### Items listed in a dataset
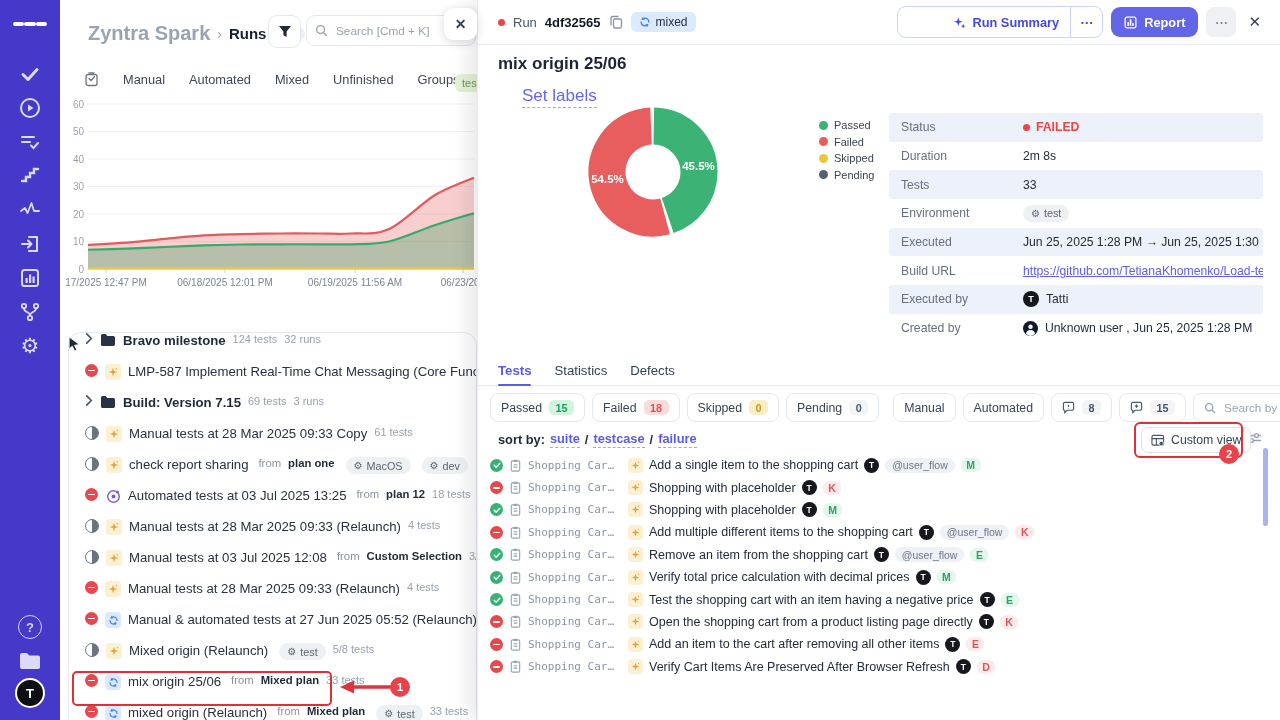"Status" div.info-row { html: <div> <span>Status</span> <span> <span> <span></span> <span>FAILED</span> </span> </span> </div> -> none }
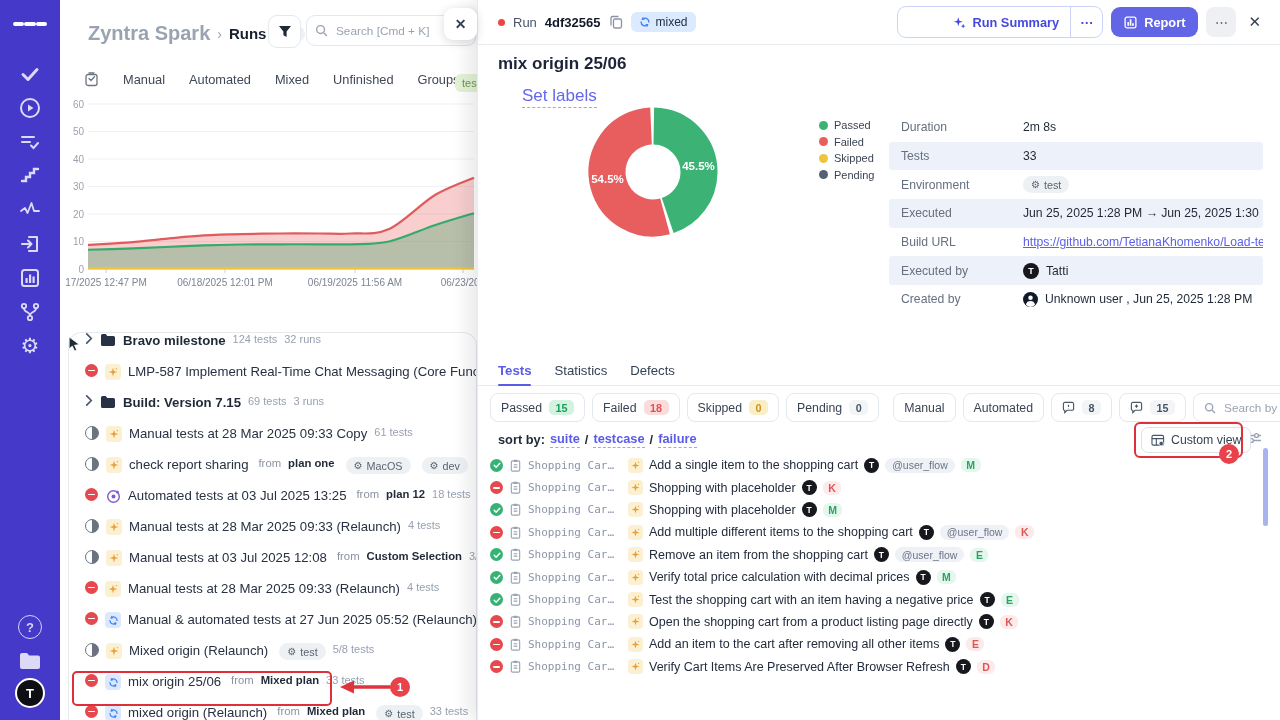"sort by:" #sort-row { align-items: center -> flex-start; font-weight: bold -> none; gap: 5px -> 14px }
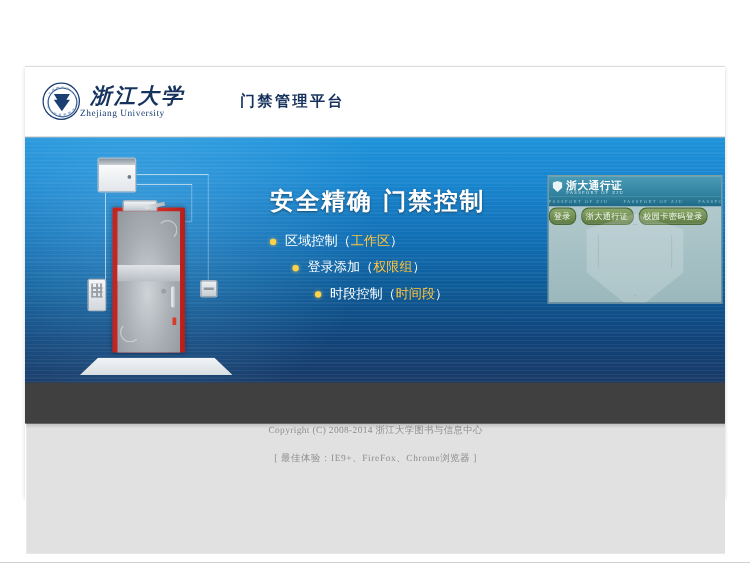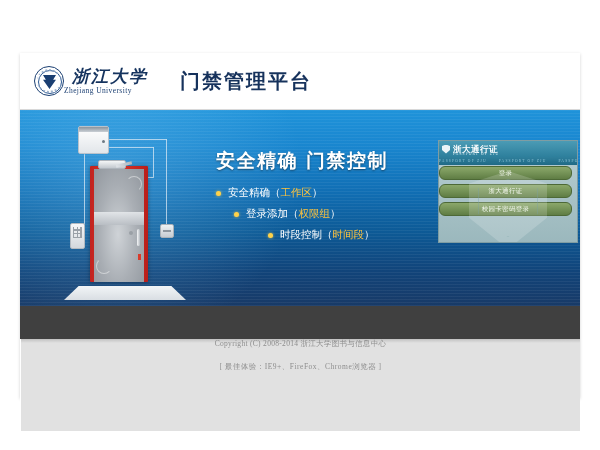"门禁管理平台" .platform-title { font-size: 20px -> 12px; margin-left: 32px -> 44px }
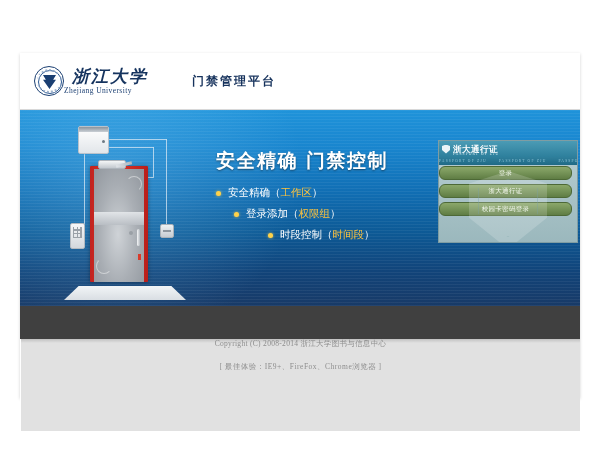"登录" .btn-row { flex-direction: column -> none }
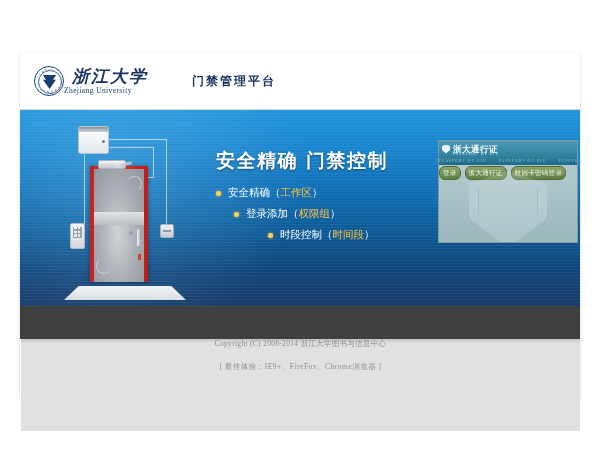"安全精确（" span { text: 安全精确 -> 区域控制 }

### What to do
When copying the entries above, keep each word as it is and exclude any image.

### Answer to the exercise
"Status" div.info-row { html: <div> <span>Status</span> <span> <span> <span></span> <span>FAILED</span> </span> </span> </div> -> none }
"sort by:" #sort-row { align-items: center -> flex-start; font-weight: bold -> none; gap: 5px -> 14px }
"门禁管理平台" .platform-title { font-size: 20px -> 12px; margin-left: 32px -> 44px }
"登录" .btn-row { flex-direction: column -> none }
"安全精确（" span { text: 安全精确 -> 区域控制 }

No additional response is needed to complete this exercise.